Embracing the Human Context in Numbers to Manage Risk
As finance executives plan for a successful 2018, the importance of looking beyond traditional modes of decision-making to understand business impacts remains of critical priority. Major macroeconomic trends prompting headlines have created new landmines for businesses. How finance leaders react to this environment will determine the extent of their company’s success in the coming years.
With an ever-increasing spate of global economic uncertainties and new business risks, there is a growing need for business leaders to adopt an economist’s point of view; in other words, to reconcile the story told by the numbers within the context of evolving geopolitical trends and policies.
From a generic perspective, the economist’s point of view is rooted in the study of numbers along with the human context around them. To adopt an economist’s viewpoint is to understand the reality that economic conditions birth political movements, which in turn spur policy decisions, which may potentially pose adverse risks or positive benefits for your business down the line. To adopt an economist’s viewpoint is to understand the strategic tradeoffs inherent in decision-making. To adopt an economist’s viewpoint is to understand the current reality with the analytical skills of a mathematician and the observational skills of a sociologist.
In 2018, business leaders need to be aware of the rapidly changing global risk environment to thrive amidst many-sided political and economic pressures. They need to think like economists.
Business Risk and Geopolitical Risk are Intertwined
The past several years have provided fascinating fodder for economic analysis. In order to synthesize the biggest threats to business, Dun & Bradstreet’s executive economists produce a Global Risk Matrix (GRM) and assigns a score to each risk out of 100. The scores from the top ten risks are used to calculate an overall Global Business Impact (GBI) score. The Global Risk Matrix examines three sets of data to assess overall macroeconomic risk: economic data, commercial data, and political data. Economic and commercial data are classic indicators of the robustness of an economy and its friendliness to transnational operators. During the period from 2012-2017, Dun & Bradstreet’s economists found that integrated political and economic changes accounted for more than half of risk rating changes. In 2017, political risk dramatically increased and caught markets off-guard. In a year of unprecedented global political turmoil, political risk became more important than ever in evaluating the larger picture of a business climate. Analysis of commercial data and the business environment alone simply aren’t enough to truly understand business risk. Understanding the environment in which risks occur is also critical.

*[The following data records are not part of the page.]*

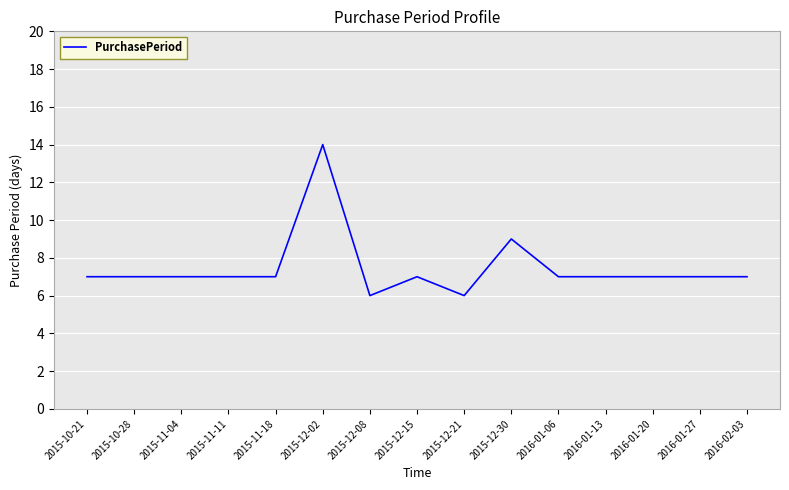

Where is the data nearest to the value 10?

2015-12-30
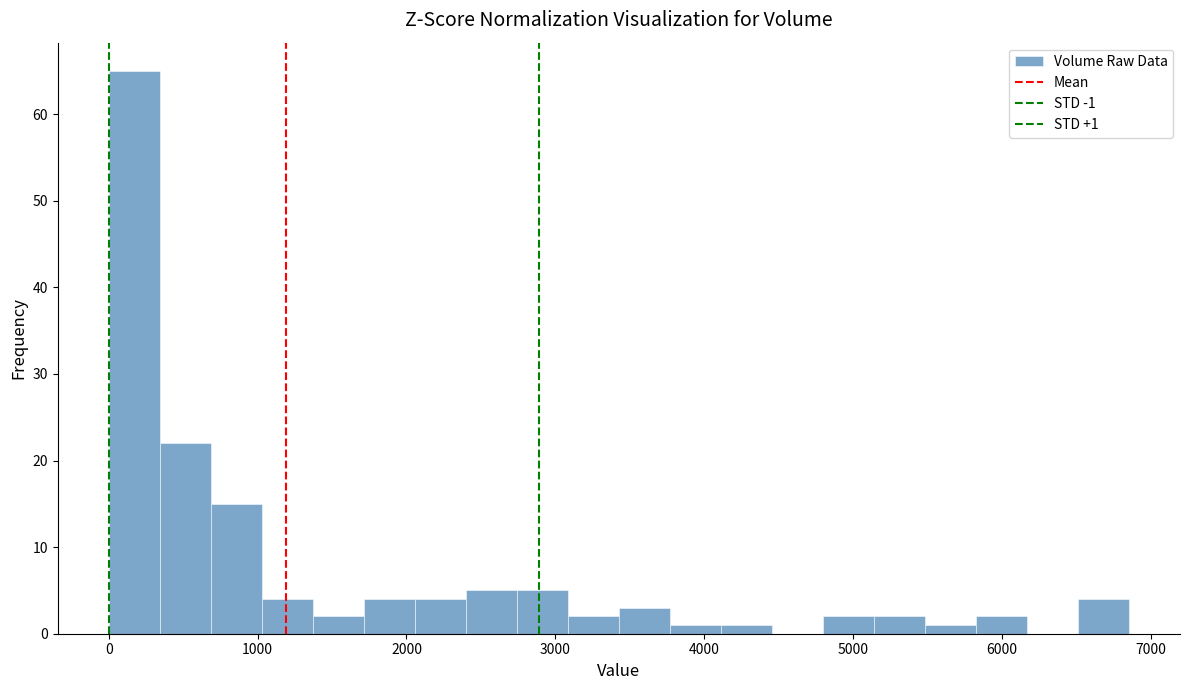

Read against the x-axis, roughly where is the centre of the tallest bar?

200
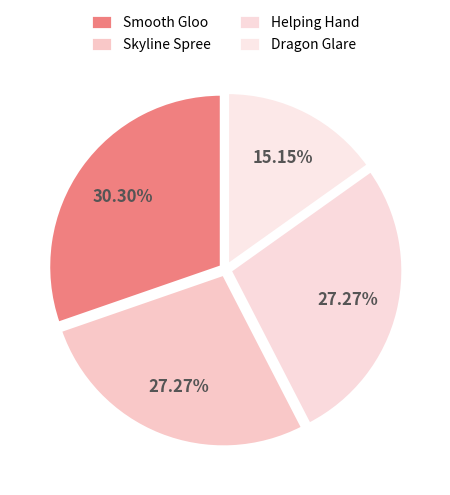

Do Smooth Gloo and Helping Hand together represent more than half of the pie?

Yes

The global economy in 2018 is healthy in many key respects, with Dun & Bradstreet forecasting strong growth in most major economic regions. U.S. growth is estimated to tick up to 2.7% from 2.1% in 2017, with positive trajectories also forecast in Russia, Brazil, and India. Not all engines will continue to hum, with slowdowns predicted in the UK, Japan, and China. This trend reinforces the need for decision makers to be aware of the matrix of data and risks that inform the global business environment.
The global economy is increasingly integrated, with transactions conducted along the same networks as cyberattacks. Borders are shifting and fluid, with tariff imposition depending not on a country’s best interests (as dictated by data) but on its politics. Finance leaders can no longer consider macroeconomics a domain divorced from their own. Success for today’s finance leaders means not only understanding the impact of decisions, but the environment in which those decisions are made.
Finance leaders may be quants at heart, but politics matters. Keeping an eye on macroeconomic trends, honoring both the hard economic and commercial numbers as well as the political context, might be the difference between striking out and striking gold.